Текст для анализа:
********************

Французский египтолог Ф. Дершен высказал предположение, что эти прекрасные женщины – жрицы богини Хатор (Хатхор), ее зримое воплощение[64 - Derchain, Ph. Snefrou et les rameuses / Ph. Derchain // Revue d’Еgyptologie. Paris, 1969. V. 21. P. 19–25.]. Он обратил внимание на то, что в обращении к богине Хатхор в надписи храма в Эдфу говорится: «Золотая, с волосами, заплетенными в косы, с крепкими грудями, которая гребет в барке»[65 - Цит. по: Лившиц, И.Г. Комментарии. С. 219.]. Эта надпись, кажется, прямо иллюстрирует сказку царевича Бауфра. В связи с этим, по мнению Дершена, меняется смысл прогулки Снофру: это не просто прогулка, но сакрально-эротическое путешествие во славу Хатхор, богини радости и любви. Тогда и сам фараон выступает в образе бога Ра (Ре), а вся сказка обретает еще и политический подтекст, обосновывающий сакральный статус IV династии. И. Г. Лившиц пишет: «По-видимому, Джаджаеманх предлагал подобную прогулку Снефру, имея в виду и ее религиозный смысл, связанный с богиней Хатор, которая нередко изображается в ладье с богом Ре. Если девушки, гребущие в ладье, сопоставлены с богиней Хатор, делает вывод Дершен, то Снефру является образом Ре. Тогда надо пересмотреть всю концепцию этой сказки. Именно в ней заложен глубокий смысл – солярная династия Гелиопольских фараонов восходит к основателю IV династии Снефру. Об этом свидетельствуют имена фараонов IV династии (Хафра, Менкаура) и их титулы»[66 - Цит. по: Лившиц, И.Г. Комментарии. С. 219.]. Отмечая, что концепция Дершена очень интересна и логична, И. Г. Лившиц подчеркивает, что во многом она остается гипотезой, требующей более веских доказательств[67 - Цит. по: Лившиц, И.Г. Комментарии. С. 220.].

********************

Собранные данные:
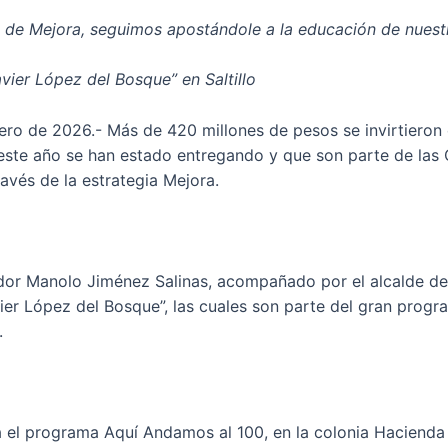
 de Mejora, seguimos apostándole a la educación de nuestr
vier López del Bosque” en Saltillo
brero de 2026.- Más de 420 millones de pesos se invirtieron
 este año se han estado entregando y que son parte de las
avés de la estrategia Mejora.
or Manolo Jiménez Salinas, acompañado por el alcalde de S
avier López del Bosque”, las cuales son parte del gran pro
.
el programa Aquí Andamos al 100, en la colonia Hacienda N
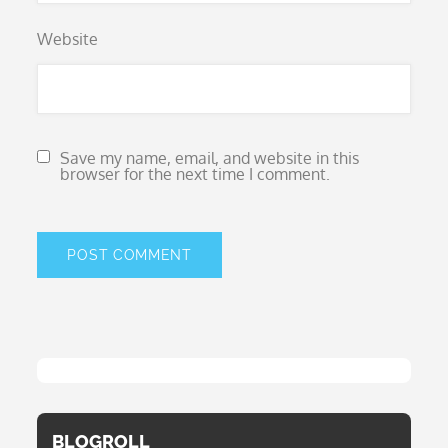
Website
Save my name, email, and website in this
browser for the next time I comment.
BLOGROLL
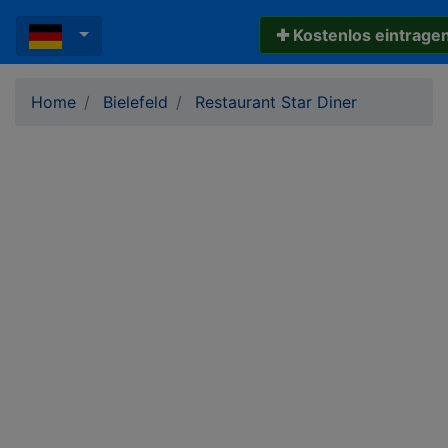
✚ Kostenlos eintrage
Home
Bielefeld
Restaurant Star Diner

********************

Задания для выполнения:
1. Кем, по предположению Дершена из текста о гипотезе Дершена, были прекрасные женщины?
2. Допишите текст о гипотезе Дершена, начав сразу после его последнего предложения.
Записи представляют собой отдельный материал и к тексту о гипотезе Дершена не относятся.

Ответы по порядку:
1. Жрицами богини Хатор (Хатхор), ее зримым воплощением.

2.
Тем временем веселье Снофру, любующегося ритмично гребущими и поющими девушками, внезапно омрачено: одна из двух девушек, сидевших позади остальных, на корме, и руководивших греблей своего ряда, вдруг умолкла и перестала грести. Оказывается, красавица расстроена тем, что случайно задела подвеску из бирюзы, украшавшую ее волосы, и та соскользнула в воду. Вслед за предводительницей перестал петь и грести ее ряд. Узнав, в чем причина, фараон обещает девушке подарить точно такую же подвеску, но красавица отвечает: «Моя вещь мне милее всякой другой» [65–66]. Тогда фараон призывает к себе своего главного жреца-чтеца (херихеба), объясняя ему ситуацию (она повторяется слово в слово), и тот с помощью заклинания совершает чудо: «Затем главный херихеб Джаджаеманх произнес какое-то магическое заклинание. Он положил одну половину воды озера на другую и нашел подвеску, лежавшую на черепке. Затем он принес ее, и она была отдана ее владелице. А что до воды, то она была посередине двенадцати локтей (глубины) и достигла двадцати четырех локтей после того, как она была перевернута» [66]. Таким образом, херихеб целиком вынул одну половинку озера и положил на другую, причем вода возвышалась над обнажившимся дном на высоту 12,5 метров. Затем вновь с помощью заклинания (формула его, как и первого, не приводится) Джаджаеманх возвращает вынутую половинку озера на место. Все завершается пышным дворцовым праздником, устроенным Снофру в честь чуда, и награждением фараоном своего херихеба богатыми дарами.
Чудо с водой озера обнаруживает некоторые типологические параллели со знаменитыми библейскими чудесами, связанными с водами: расступившиеся по воле Господа и пророка Моисея воды Чермного (Тростникового; в обыденном сознании – Красного) моря в Книге Исхода; остановившиеся стеной воды Иордана в Книге Иисуса Навина. Однако типология еще в большей степени выявляет феноменологические отличия библейского текста, переосмысливающего древние архетипы: все библейские чудеса имеют совершенно иные смысл и цель.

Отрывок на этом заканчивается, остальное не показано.